SHORT EXERCISE: Recast the listing's lines as a JSON list of strings, one string per line with blank lines left out, beginning with the line that contains "Document page, 1241x1754 pixels." and continuing through the end of the listing.

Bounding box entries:
━━━━━━━━━━━━━━━━━━━━

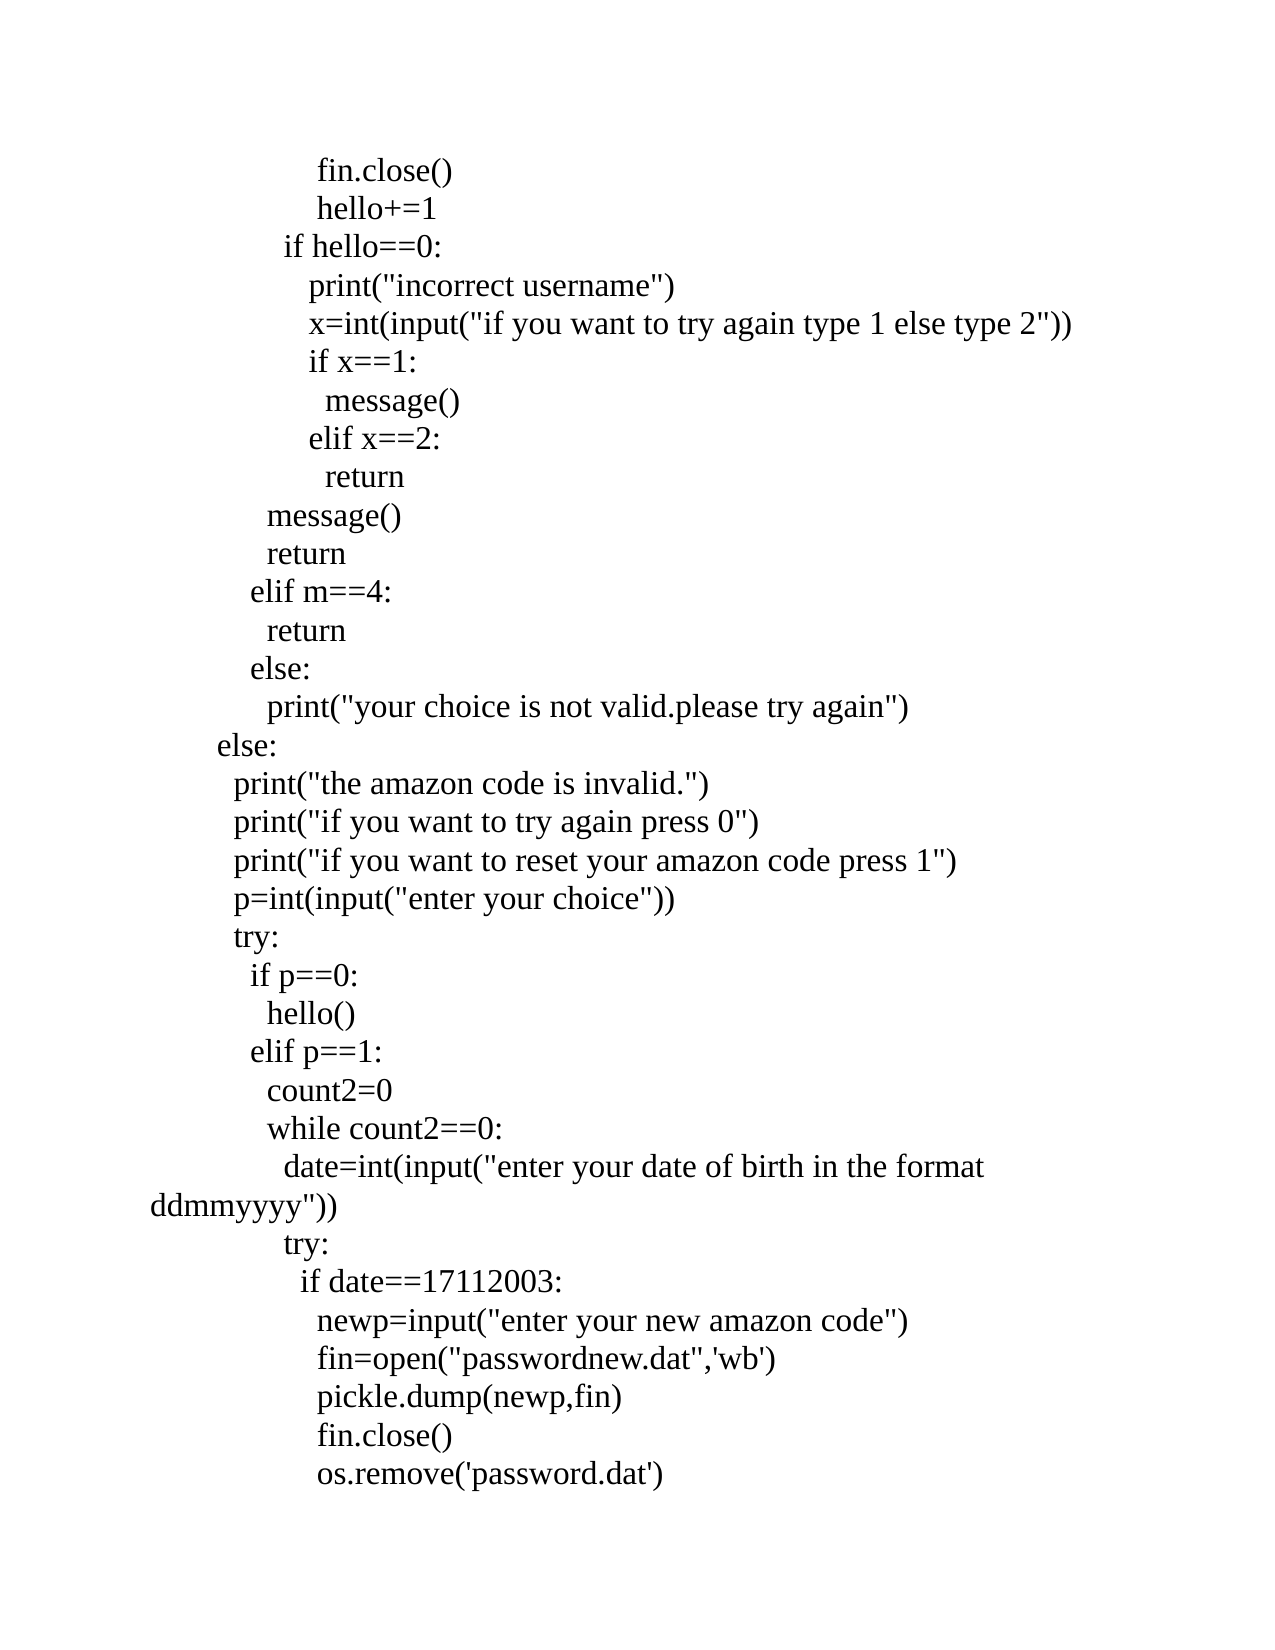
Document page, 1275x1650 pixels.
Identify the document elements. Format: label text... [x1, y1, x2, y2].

text try: [150, 1223, 1125, 1262]
text p=int(input("enter your choice")) [150, 878, 1125, 917]
text message() [150, 495, 1125, 533]
text if hello==0: [150, 227, 1125, 265]
text elif m==4: [150, 572, 1125, 610]
text fin=open("passwordnew.dat",'wb') [150, 1338, 1125, 1377]
text message() [150, 380, 1125, 418]
text else: [150, 725, 1125, 763]
text fin.close() [150, 1415, 1125, 1453]
text if date==17112003: [150, 1262, 1125, 1300]
text x=int(input("if you want to try again type 1 else type 2")) [150, 303, 1125, 342]
text hello+=1 [150, 188, 1125, 227]
text newp=input("enter your new amazon code") [150, 1300, 1125, 1338]
text count2=0 [150, 1070, 1125, 1108]
text return [150, 610, 1125, 648]
text print("incorrect username") [150, 265, 1125, 303]
text pickle.dump(newp,fin) [150, 1377, 1125, 1415]
text elif x==2: [150, 418, 1125, 457]
text while count2==0: [150, 1108, 1125, 1147]
text fin.close() [150, 150, 1125, 188]
text print("the amazon code is invalid.") [150, 763, 1125, 802]
text if p==0: [150, 955, 1125, 993]
text elif p==1: [150, 1032, 1125, 1070]
text if x==1: [150, 342, 1125, 380]
text else: [150, 648, 1125, 687]
text print("if you want to reset your amazon code press 1") [150, 840, 1125, 878]
text print("your choice is not valid.please try again") [150, 687, 1125, 725]
text return [150, 533, 1125, 572]
text date=int(input("enter your date of birth in the format ddmmyyyy")) [150, 1147, 1125, 1223]
text try: [150, 917, 1125, 955]
text hello() [150, 993, 1125, 1032]
text os.remove('password.dat') [150, 1453, 1125, 1492]
text print("if you want to try again press 0") [150, 802, 1125, 840]
text return [150, 457, 1125, 495]
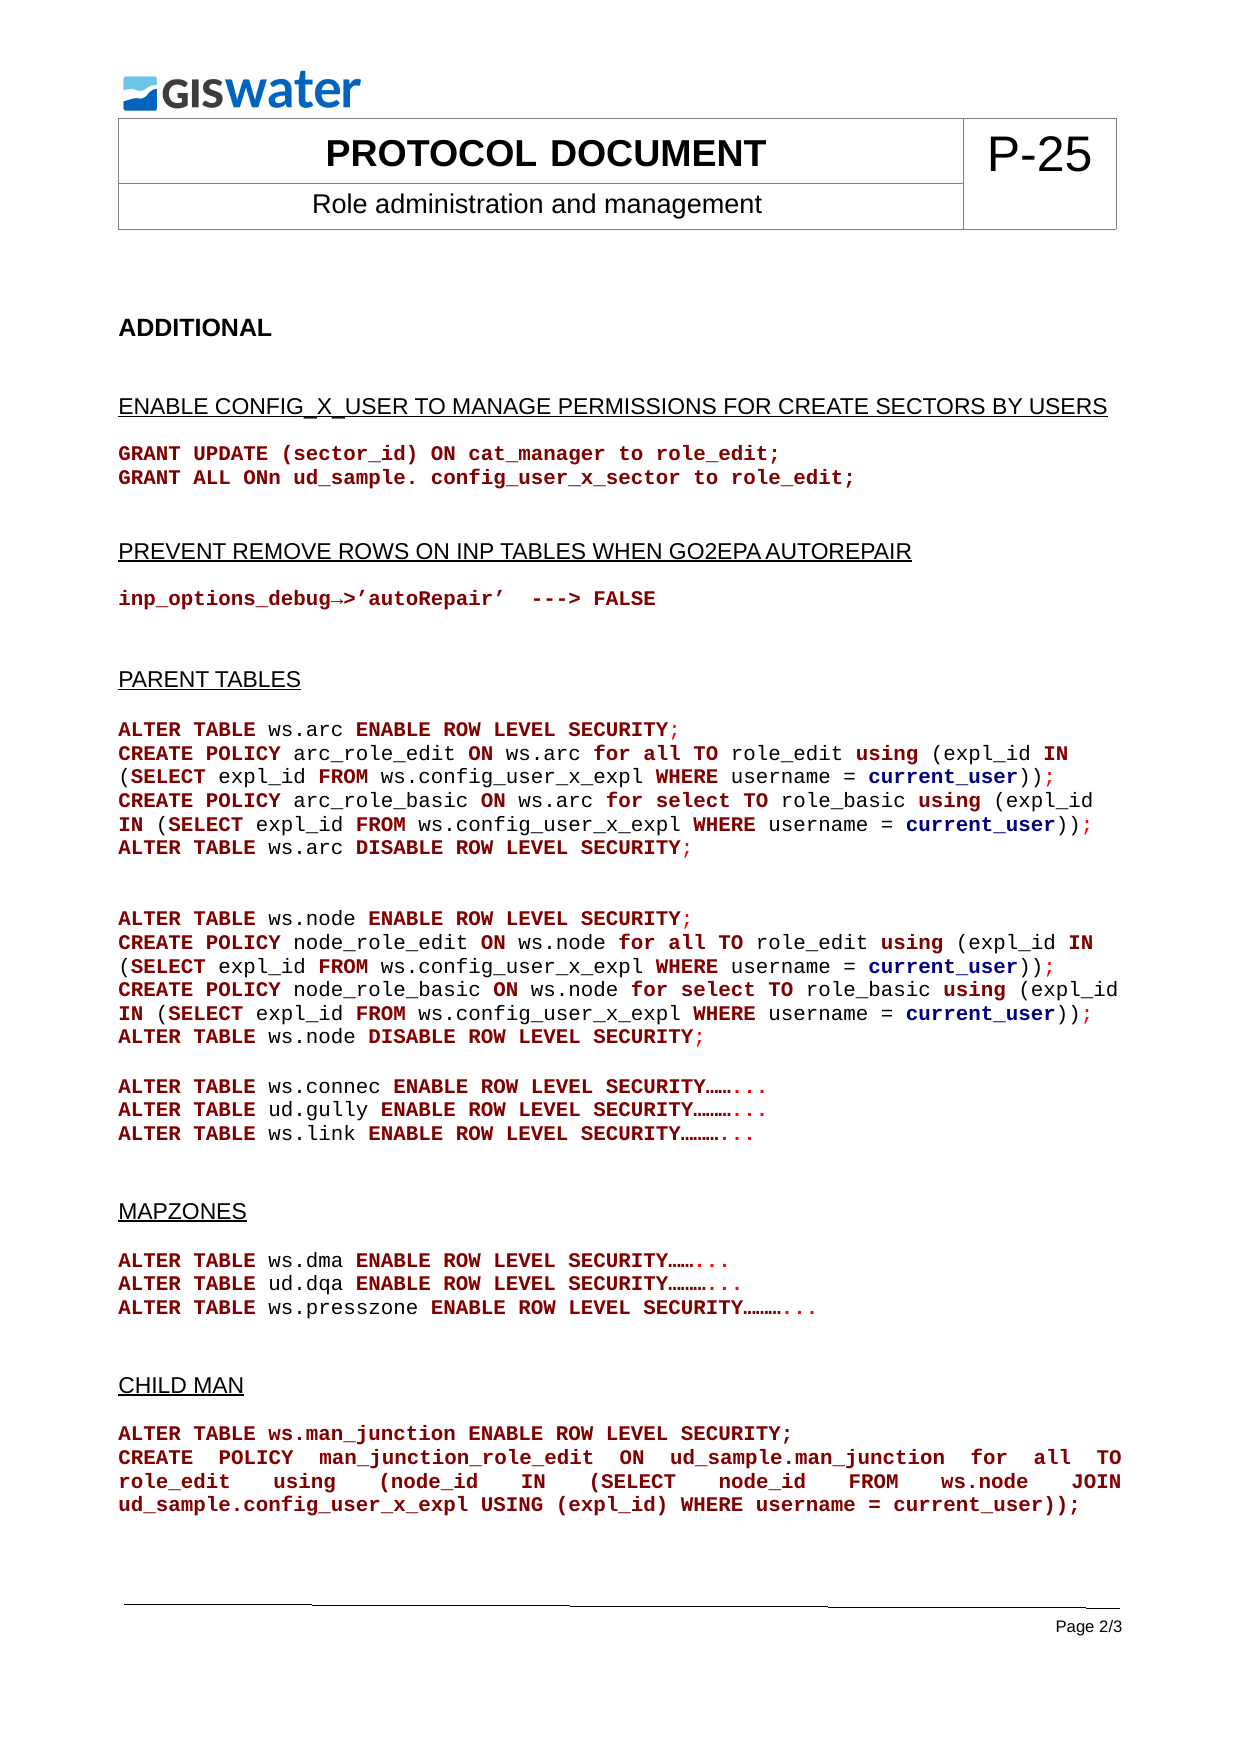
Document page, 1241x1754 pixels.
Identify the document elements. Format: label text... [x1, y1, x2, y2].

━━━━━━━━━━━━━━━━━━━━

REPLY TO THE TASK:
[
  "Document page, 1241x1754 pixels.",
  "Identify the document elements. Format: label text... [x1, y1, x2, y2]."
]